Jung, Carl G. – Archetypen

_Ein treuer Weggefährte im Archetypen-Dschungel_

C.G. Jungs Archetypen spielen nicht nur in seiner Analytischen Psychologie eine große Rolle, sondern waren auch ausschlaggebend für die Ästhetik. Hierüber fand ich Zugang zu der Theorie und zu diesem Buch.

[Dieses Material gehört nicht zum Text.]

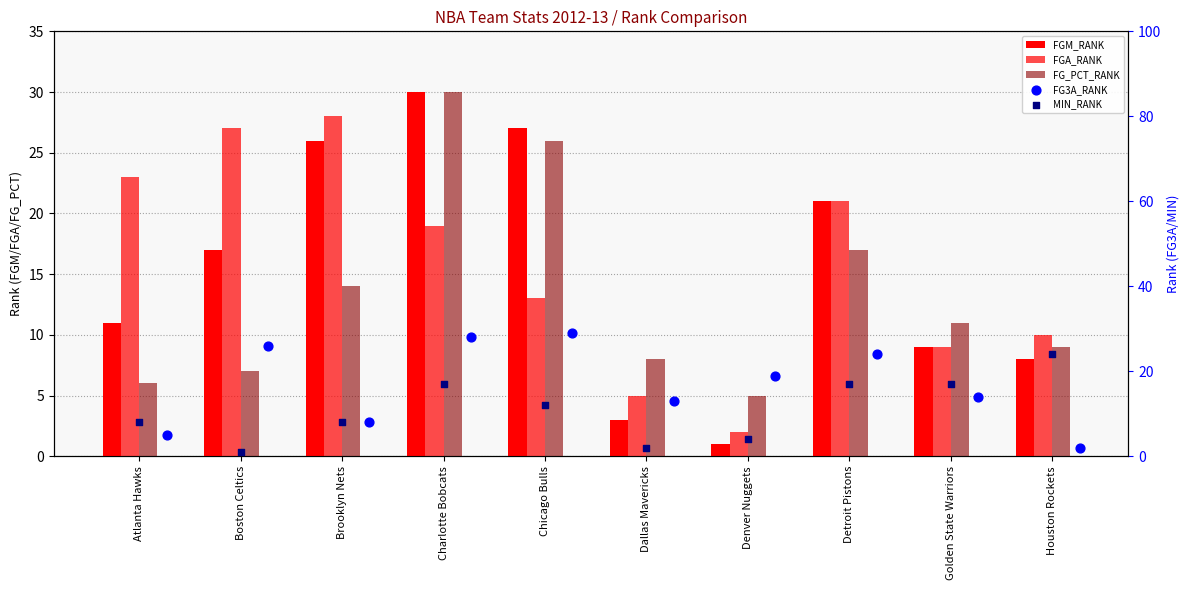

Which series contains the highest Y value?

FGM_RANK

Auch wenn es mir nicht möglich war, selbiges in einem Rutsch zu lesen – zu komplex sind Sprache und Text – ist es für mich seit über fünf Jahren ein treuer Weggefährte durch den Archetypen-Dschungel; sei dieser künstlerischer oder okkultistischer Natur.

|“Jung legt der Kunst verborgene Archetypen bzw. Urbilder zugrunde, die zwar vom Künstler unbewusst kommuniziert werden, aber – nach Bewusstmachung durch Interpretation – eine kollektiv-primitive Urskizze gewisser Situationen (z. B. Opfertod, Höllenfahrt, Wiedergeburt, Mutterschaft, Transzendenz usw.) darstellen können.“| (siehe Aufzeichnungen zur Okkulten Kunst)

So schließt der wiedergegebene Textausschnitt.